Charles E. Leiserson is Professor of Computer Science and Engineering at the Massachusetts Institute of Technology in Cambridge, Massachusetts, USA. He joined the faculty of MIT in 1981, where he holds the Edwin Sibley Webster Chair in MIT’s Electrical Engineering and Computer Science (EECS) Department. He is former Associate Director and Chief Operating Officer of the MIT Computer Science and Artificial Intelligence Laboratory (CSAIL), the largest on-campus laboratory at MIT. He leads the Supertech Research Group in the Lab and is a member of its Theory of Computation group. He is Faculty Director of the USAF-MIT AI Accelerator. He received his B.S. from Yale University in 1975 and his Ph.D. from Carnegie Mellon University in 1981.

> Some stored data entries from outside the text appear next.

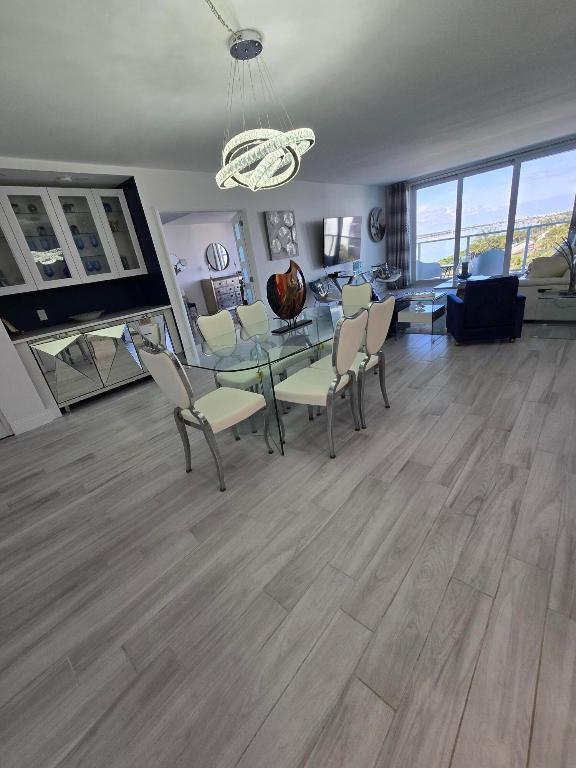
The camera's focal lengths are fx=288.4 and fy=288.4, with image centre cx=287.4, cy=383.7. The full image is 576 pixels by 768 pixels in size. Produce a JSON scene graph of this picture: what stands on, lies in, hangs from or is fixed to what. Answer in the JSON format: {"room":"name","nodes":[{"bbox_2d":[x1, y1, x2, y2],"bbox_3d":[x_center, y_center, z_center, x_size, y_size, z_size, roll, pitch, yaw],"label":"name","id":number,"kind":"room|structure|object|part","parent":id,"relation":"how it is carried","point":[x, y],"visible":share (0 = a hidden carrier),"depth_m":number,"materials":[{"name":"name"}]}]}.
{"room":"dining room","nodes":[
{"label":"dining room","id":0,"kind":"room"},
{"bbox_2d":[1,159,384,430],"bbox_3d":[-0.541,-2.079,4.960,0.218,2.422,10.274,12,31,41],"label":"left wall","id":1,"kind":"structure","parent":0,"point":[298,208],"depth_m":4.18,"materials":[{"name":"white paint"}]},
{"bbox_2d":[8,408,56,435],"bbox_3d":[-2.747,0.410,3.116,0.016,0.130,0.324,12,31,41],"label":"baseboard","id":2,"kind":"structure","parent":1,"relation":"attached to","point":[37,425],"depth_m":3.10,"materials":[{"name":"white paint"}]},
{"bbox_2d":[36,308,47,319],"bbox_3d":[-2.975,-0.841,3.490,0.009,0.117,0.075,12,31,41],"label":"wall socket","id":3,"kind":"object","parent":1,"relation":"attached to","point":[43,317],"visible":0.98,"depth_m":3.49,"materials":[{"name":"white plastic"}]},
{"bbox_2d":[0,183,146,294],"bbox_3d":[-2.702,-1.648,3.335,0.365,1.013,1.731,12,31,41],"label":"upper cabinet","id":4,"kind":"object","parent":1,"relation":"attached to","point":[67,231],"visible":1,"depth_m":3.29,"materials":[{"name":"white glass"}]},
{"bbox_2d":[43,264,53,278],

Professor Leiserson’s research centers on the theory of parallel computing, especially as it relates to engineering reality. He coauthored the first paper on systolic architectures. He invented the retiming method of digital-circuit optimization and developed the algorithmic theory behind it. On leave from MIT at Thinking Machines Corporation, he designed and led the implementation of the network architecture for the Connection Machine Model CM-5 Supercomputer. This machine was the world’s most powerful supercomputer in the early 1990’s, and it incorporated the “universal” fat-tree interconnection network he developed at MIT. Fat-trees are now the preferred interconnect strategy for Infiniband technology. He introduced the notion of cache-oblivious algorithms, which exploit the memory hierarchy near optimally while containing no tuning parameters for cache size or cache-line length. He developed the Cilk multithreaded programming language and runtime system, which featured the first provably efficient work-stealing scheduler. He led the development of several Cilk-based parallel chess-playing programs, including ?Socrates and Cilkchess, which won numerous prizes in international competition. On leave from MIT as Director of System Architecture at Akamai Technologies, he led the engineering team that developed a worldwide content-distribution network with tens of thousands of Internet servers. He founded Cilk Arts, Inc., which developed the Cilk++ multicore concurrency platform. Intel Corporation acquired Cilk Arts in 2009, and Cilk technology is available in many compilers today, notably in the OpenCilk extension to Clang/LLVM.
Professor Leiserson has made numerous contributions to computer-science education. He is well known as a coauthor of the textbook, Introduction to Algorithms (The MIT Press), which was named “Best 1990 Professional and Scholarly Book in Computer Science and Data Processing” by the Association of American Publishers. Currently in its third edition, it is the leading textbook on computer algorithms, having sold over 1,000,000 copies worldwide, and is one of the most cited publications in all of computer science. He developed the MIT undergraduate courses on algorithms, discrete mathematics for computer science, and performance engineering. He was for several years the head of the computer-science program for the Singapore-MIT Alliance, one of the first distance-education collaborations, which produced popular video lectures of his undergraduate course on algorithms, viewable through MIT OpenCourseWare. His annual workshop on Leadership Skills for Engineering and Science Faculty has educated hundreds of faculty at MIT and around the world in the human issues involved in leading technical teams in academia. He was the founding Workshop Chair for the MIT Undergraduate Practice Opportunities Program (UPOP), which teaches MIT Engineering sophomores how leadership skills can leverage their technical skills in professional environments. He has graduated over 28 Ph.D. students and supervised scores of master’s theses and bachelor’s projects.
Professor Leiserson has been honored with many academic awards. He received the 2014 ACMIEEE Computer Society Ken Kennedy Award for his “enduring influence on parallel computing systems and their adoption into mainstream use through scholarly research and development.” He was also cited for “distinguished mentoring of computer science leaders and students.” He received the IEEE Computer Society 2014 Taylor L. Booth Education Award “for worldwide computer science education impact through writing a best-selling algorithms textbook, and developing courses on algorithms and parallel programming.” He received the ACM 2013 Paris Kanellakis Theory and Practice Award “for contributions to efficient and robust parallel computation through both provably efficient randomized scheduling protocols and a set of parallel-language primitives constituting the Cilk framework.” His articles have been received numerous Best Paper designations at prestigious conferences. He was selected the winner of the 1982 ACM Doctoral Dissertation Award for his Ph.D. thesis, Area-Efficient VLSI Computation. He is a Margaret MacVicar Faculty Fellow at MIT, the highest recognition at MIT for undergraduate teaching. Four professional societies — AAAS, ACM, IEEE, and SIAM — have elected him Fellow, and he is a member of the National Academy of Engineering.